5

534 11 0
                                    

بسم الله الرحمن الرحيم

"Betapa banyak kegetiran dan kesulitan yang dialami, yang bisa memalingkan jalan ibadah. Kecuali untuk orang-orang yang bersabar dan selalu istiqomah."

- Erick Yusuf19 -

***

"Tamannya bagus ya Mbak," celetukku.

Mbak Sheila menoleh dan tersenyum. "Iya bagus ya, ramai pula banyak anak-anak dari paud yang pada main kesini."

Setelah tiba di rumah mertuanya Mbak Sheila tadi aku meminta izin untuk membawanya jalan-jalan sebentar ke taman di perumahan mereka.

Rumahnya Mas Fajar memang berada di salah satu perumahan yang elit di kotaku. Disana terdapat taman bermain untuk anak-anak yang letaknya juga tak jauh dari rumah mereka.

Setelah duduk di salah satu kursi aku kembali membuka suara, "Anaknya mbak Sheila cewek apa cowok?"

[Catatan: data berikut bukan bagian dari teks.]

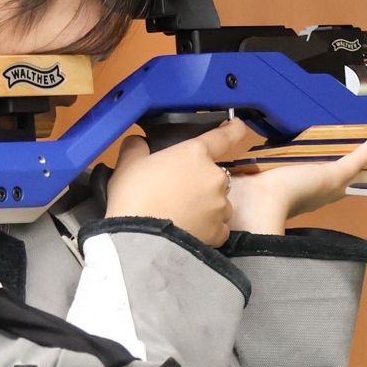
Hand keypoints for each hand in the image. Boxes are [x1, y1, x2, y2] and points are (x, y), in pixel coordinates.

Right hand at [106, 118, 260, 246]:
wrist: (138, 240)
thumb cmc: (132, 197)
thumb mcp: (128, 165)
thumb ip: (137, 147)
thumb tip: (139, 142)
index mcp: (195, 154)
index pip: (223, 136)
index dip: (233, 130)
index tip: (238, 126)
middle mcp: (214, 177)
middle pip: (214, 175)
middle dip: (201, 182)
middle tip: (176, 193)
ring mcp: (220, 205)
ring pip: (219, 202)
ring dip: (206, 206)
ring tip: (181, 215)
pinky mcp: (219, 231)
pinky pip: (218, 227)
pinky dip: (208, 228)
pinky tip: (190, 231)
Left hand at [226, 133, 366, 235]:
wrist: (254, 206)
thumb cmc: (244, 201)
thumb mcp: (245, 181)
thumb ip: (243, 174)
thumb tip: (231, 168)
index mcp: (296, 197)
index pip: (320, 188)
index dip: (335, 183)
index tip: (343, 179)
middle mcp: (316, 194)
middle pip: (350, 185)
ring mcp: (328, 186)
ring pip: (360, 176)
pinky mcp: (334, 176)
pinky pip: (357, 159)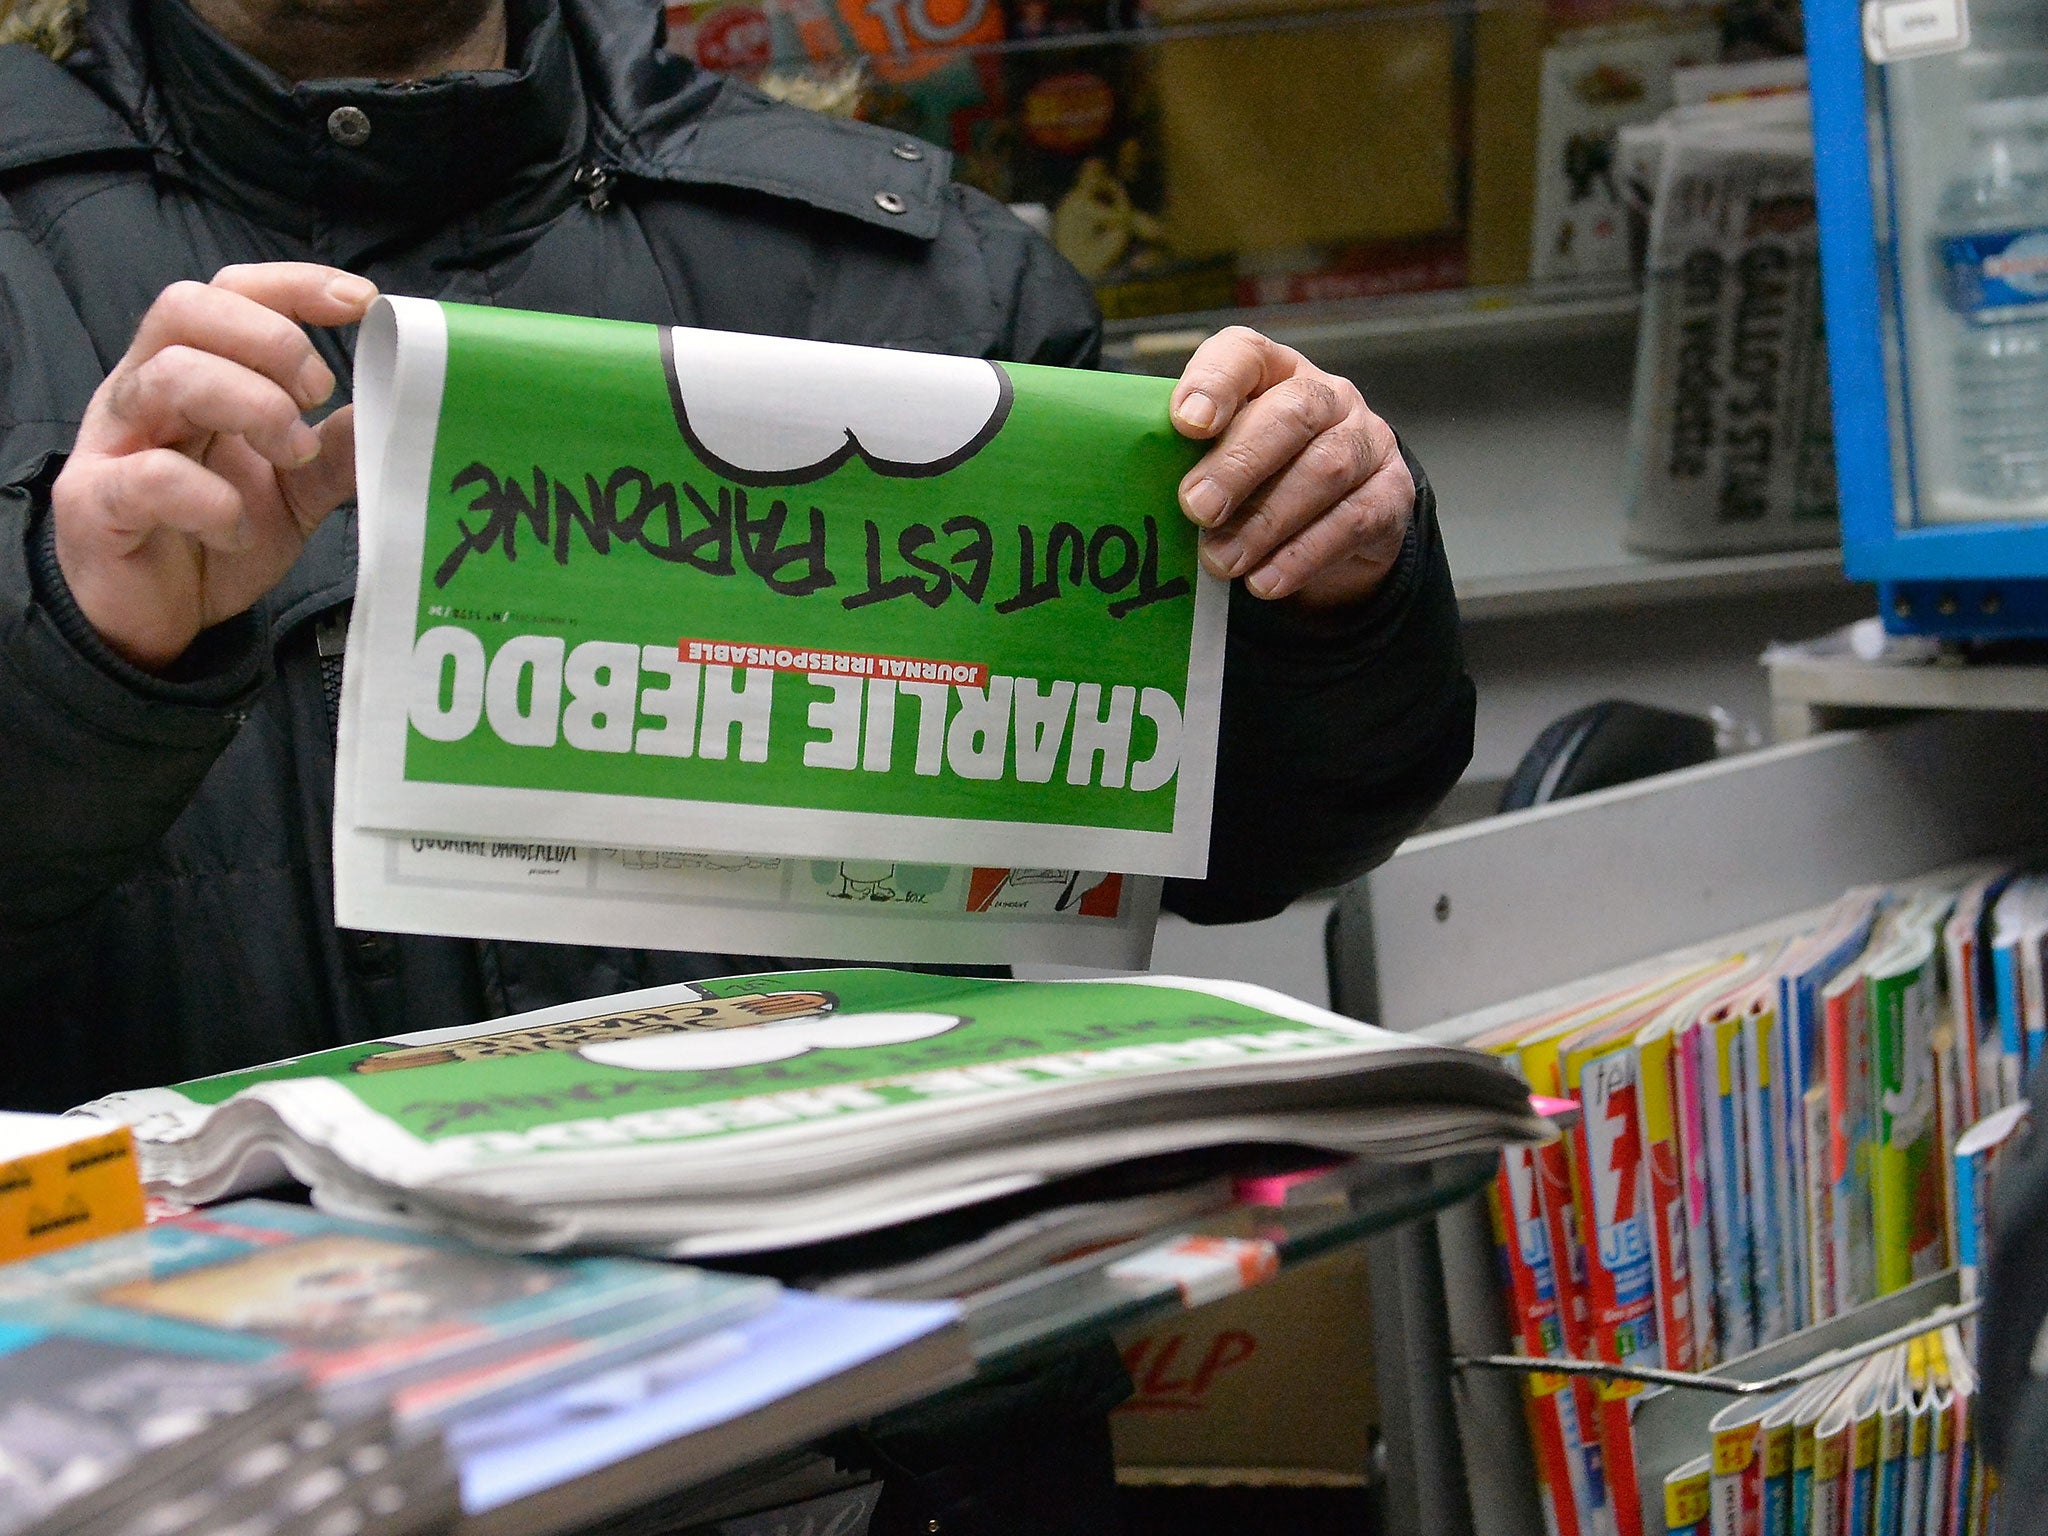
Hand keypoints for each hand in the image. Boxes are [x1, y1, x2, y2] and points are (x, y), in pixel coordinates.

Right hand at [52, 262, 376, 671]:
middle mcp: (144, 391)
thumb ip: (337, 452)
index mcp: (191, 372)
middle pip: (188, 308)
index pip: (230, 292)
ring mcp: (113, 442)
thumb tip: (394, 412)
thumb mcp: (297, 492)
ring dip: (252, 406)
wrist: (158, 621)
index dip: (293, 285)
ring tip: (293, 456)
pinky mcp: (96, 503)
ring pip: (170, 376)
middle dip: (270, 339)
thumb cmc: (216, 535)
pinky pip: (149, 477)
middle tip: (318, 393)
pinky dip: (210, 501)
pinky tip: (236, 529)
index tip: (361, 303)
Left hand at [1170, 327, 1414, 609]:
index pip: (1245, 354)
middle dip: (1238, 464)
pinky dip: (1303, 556)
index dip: (1215, 382)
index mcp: (1272, 371)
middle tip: (1196, 508)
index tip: (1186, 423)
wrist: (1333, 523)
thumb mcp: (1219, 458)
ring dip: (1267, 521)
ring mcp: (1367, 440)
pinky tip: (1265, 582)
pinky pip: (1352, 520)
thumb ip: (1189, 460)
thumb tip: (1136, 491)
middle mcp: (1327, 395)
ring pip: (1325, 470)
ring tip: (1221, 561)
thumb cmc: (1258, 480)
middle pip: (1291, 414)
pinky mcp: (1392, 492)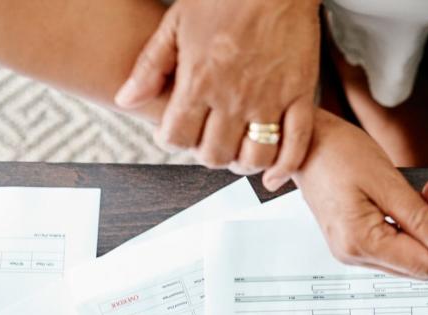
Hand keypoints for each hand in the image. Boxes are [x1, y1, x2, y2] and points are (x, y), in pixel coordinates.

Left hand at [114, 0, 320, 189]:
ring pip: (254, 157)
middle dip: (206, 153)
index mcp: (199, 80)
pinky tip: (273, 177)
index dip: (172, 141)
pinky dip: (285, 168)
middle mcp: (234, 97)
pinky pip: (296, 145)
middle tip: (207, 140)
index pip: (178, 137)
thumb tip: (126, 100)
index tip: (176, 133)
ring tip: (237, 153)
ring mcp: (271, 100)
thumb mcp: (176, 24)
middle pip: (215, 154)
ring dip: (242, 163)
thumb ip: (151, 66)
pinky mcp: (301, 97)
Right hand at [293, 110, 427, 278]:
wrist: (303, 140)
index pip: (423, 263)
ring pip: (412, 250)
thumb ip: (422, 218)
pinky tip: (421, 197)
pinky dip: (416, 221)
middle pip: (420, 260)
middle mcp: (355, 253)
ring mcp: (355, 248)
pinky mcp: (357, 238)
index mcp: (360, 242)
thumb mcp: (386, 181)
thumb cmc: (334, 152)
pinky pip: (398, 239)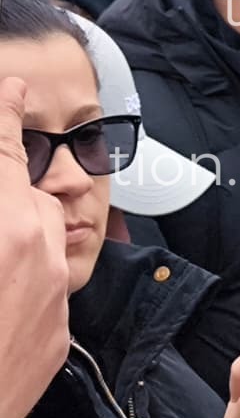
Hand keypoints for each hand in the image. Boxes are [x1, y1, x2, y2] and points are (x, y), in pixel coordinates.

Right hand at [0, 77, 69, 417]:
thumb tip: (3, 181)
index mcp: (1, 227)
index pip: (2, 151)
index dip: (5, 113)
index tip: (15, 86)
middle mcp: (34, 250)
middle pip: (23, 196)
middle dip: (2, 195)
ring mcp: (50, 291)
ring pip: (37, 242)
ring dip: (12, 241)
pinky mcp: (57, 331)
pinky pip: (41, 287)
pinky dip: (19, 285)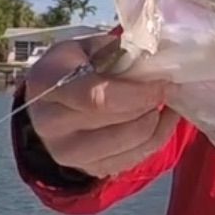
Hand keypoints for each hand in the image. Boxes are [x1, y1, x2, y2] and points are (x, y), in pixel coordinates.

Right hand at [23, 35, 179, 177]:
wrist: (53, 98)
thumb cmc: (77, 65)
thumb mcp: (92, 47)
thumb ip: (120, 52)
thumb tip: (157, 64)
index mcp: (48, 83)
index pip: (95, 97)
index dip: (136, 93)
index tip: (161, 83)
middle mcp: (49, 122)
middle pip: (113, 121)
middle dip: (148, 105)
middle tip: (166, 90)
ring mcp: (65, 151)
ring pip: (126, 145)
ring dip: (154, 124)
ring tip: (163, 105)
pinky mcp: (86, 167)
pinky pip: (131, 159)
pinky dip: (155, 140)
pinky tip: (161, 120)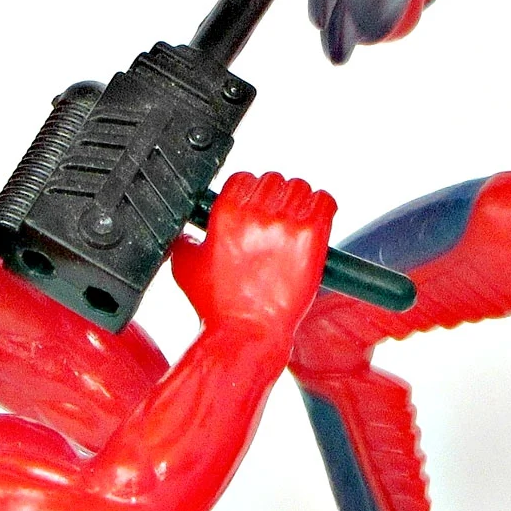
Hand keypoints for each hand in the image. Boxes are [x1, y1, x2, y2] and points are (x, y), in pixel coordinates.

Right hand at [171, 171, 334, 340]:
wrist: (248, 332)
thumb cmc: (217, 307)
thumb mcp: (186, 269)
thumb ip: (184, 242)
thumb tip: (186, 232)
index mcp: (225, 212)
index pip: (244, 178)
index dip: (249, 192)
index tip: (254, 207)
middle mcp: (256, 212)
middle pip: (274, 180)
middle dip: (274, 197)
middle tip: (276, 219)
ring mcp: (286, 223)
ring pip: (300, 188)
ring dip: (299, 202)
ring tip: (297, 222)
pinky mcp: (312, 236)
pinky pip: (325, 201)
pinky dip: (323, 206)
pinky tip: (317, 219)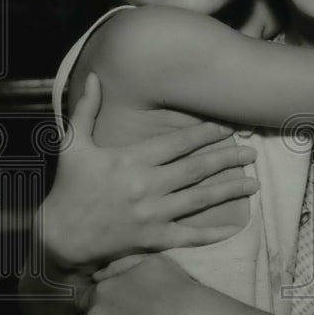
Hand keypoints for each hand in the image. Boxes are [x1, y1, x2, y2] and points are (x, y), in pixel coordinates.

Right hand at [42, 73, 258, 272]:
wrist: (59, 235)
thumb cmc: (68, 187)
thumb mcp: (73, 145)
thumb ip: (86, 110)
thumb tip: (94, 76)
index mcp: (130, 160)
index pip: (177, 143)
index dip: (206, 134)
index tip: (229, 127)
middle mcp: (146, 185)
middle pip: (196, 169)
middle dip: (228, 159)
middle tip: (252, 152)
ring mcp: (152, 214)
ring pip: (200, 199)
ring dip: (230, 190)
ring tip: (255, 182)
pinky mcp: (154, 238)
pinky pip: (189, 235)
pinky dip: (213, 233)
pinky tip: (235, 226)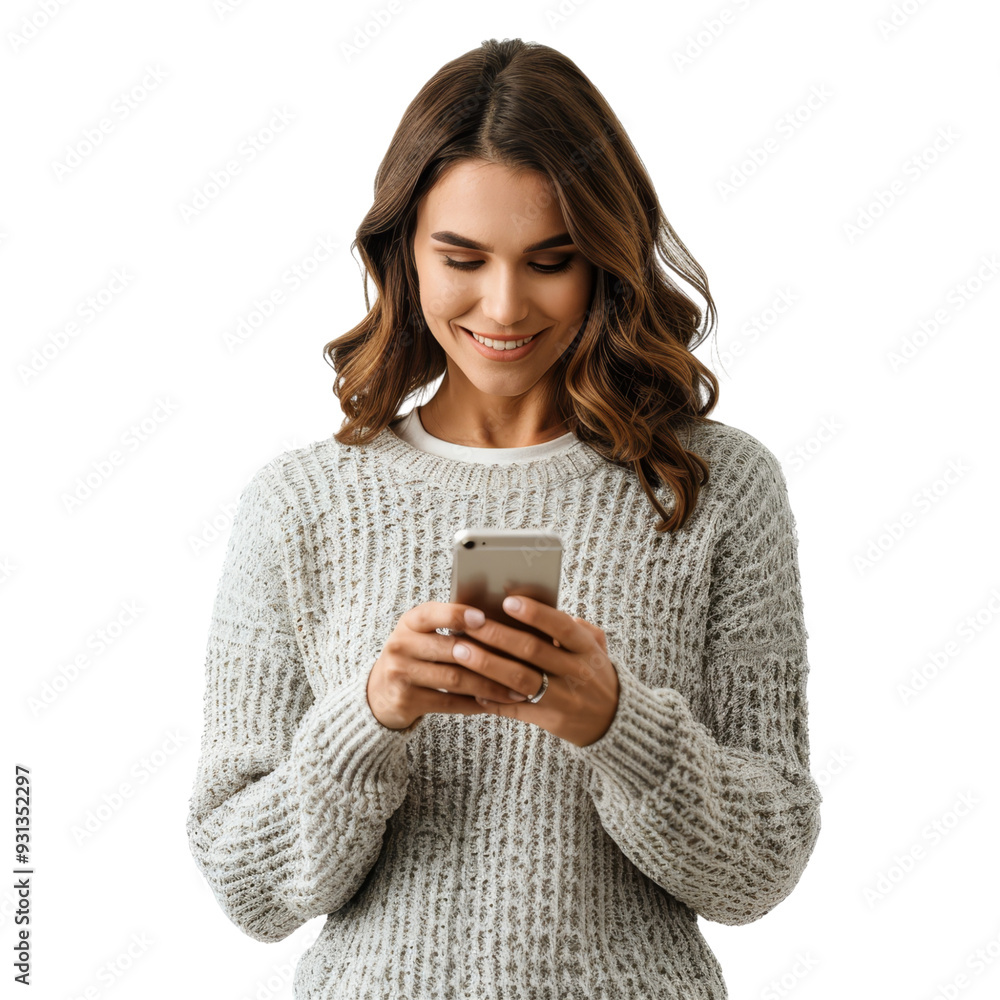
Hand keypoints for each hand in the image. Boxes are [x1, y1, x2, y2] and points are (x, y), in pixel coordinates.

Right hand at [366, 602, 533, 730]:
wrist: (379, 692)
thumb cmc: (416, 656)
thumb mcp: (423, 634)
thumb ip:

"Belum tau, Mas Fajar bilang enggak usah di cek biar nanti jadi kejutan pas lahir."

Aku dapat melihat senyum sendu dari wajah Mbak Sheila.

"Mbak Sheila kenapa? Lagi ada masalah?" Tanyaku.

"Enggak, Mbak nggak papa. Cuma kepikiran aja soal anak mbak nanti,"

Belum sempat aku bertanya tiba-tiba ada sebuah bola kaki yang jatuh tepat dipaha Mbak Sheila. Hal itu seketika membuatku terkejut dan berteriak panik.

"Astaghfirullah! Mbak gak papa? Sakit enggak? Kita pulang saja ya," ujarku panik.

"Mbak nggak pa-"

"Maaf kak, maafin Deri tadi Deri gak sengaja tendang bolanya kekencangan."

Seorang anak kecil menghampiri kami dan berucap dengan terbata-bata. Suaranya bahkan terdengar sangat pelan. Ia hanya bisa tertunduk ketakutan.

Aku segera mendekatinya dan memeluknya.

"Sudah enggak papa, tapi lain kali Deri harus hati-hati ya. Itu di dalam perut tantenya ada adek bayi, kalo adek bayinya kesakitan'kan kasihan."

"I-iya kak,"

"Nah, ini bolanya. Mainnya jangan kuat-kuat ya, pelan-pelan aja." Aku tersenyum dan memberikan bolanya.

Setelah itu aku kembali duduk disamping Mbak Sheila yang sedang mengelus perutnya. Saat aku kembali bertanya tentang kondisinya Mbak Sheila dan ia pun menjawab dengan anggukan kepala.

"Kamu suka banget ya dek sama anak kecil?"

"Hah?" Aku sedikit bingung. "Kok Mbak tiba-tiba nanyain itu? Bukannya Mbak udah tau sendiri ya?"

Karena dulu saat masih sekolah menengah atas aku sering mengajari anak-anak di sekitar rumahku mengaji. Jadi mana mungkin Mbak Sheila tak tau. Sesuka apa aku dengan anak kecil.

Mbak Sheila tersenyum. "Anak mbak nanti pasti seneng punya tante yang baik dan sayang sama dia."

"Mbak tenang aja, aku menganut prinsip 'anak mbak, berarti anak aku juga'," ujarku dengan tersenyum lebar.

"Beneran ya! Kamu harus jagain anak mbak, bila perlu kamu gantiin posisi mbak."

Aku kembali mengerutkan kening.

"Maksudnya gimana mbak?"

Mbak Sheila hanya tersenyum lembut sebari mengelus perutnya yang sudah membuncit. Matanya menerawang menatap jalanan yang dipenuhi kendaraan transportasi.

"Enggak, maksudnya mbak harap kamu bisa gantiin posisinya mbak dan bisa menjadi ibu kedua bagi anak mbak nanti, kamu mau'kan?"

"Ya maulah! Masa enggak!" Aku langsung berteriak senang ketika mendengar ucapan Mbak Sheila tadi.

Tanganku bergerak mengelus perutnya Mbak Sheila sambil memperkenalkan diriku sebagai ibunya. Mbak Sheila pun tertawa dan menjawab dengan suara anak kecil.

Waktu pun terus bergulir tak terasa azan dzuhur telah berkumandang kami memutuskan untuk pulang saja melaksanakan sholat dzuhur dirumah, baru setelah itu makan siang.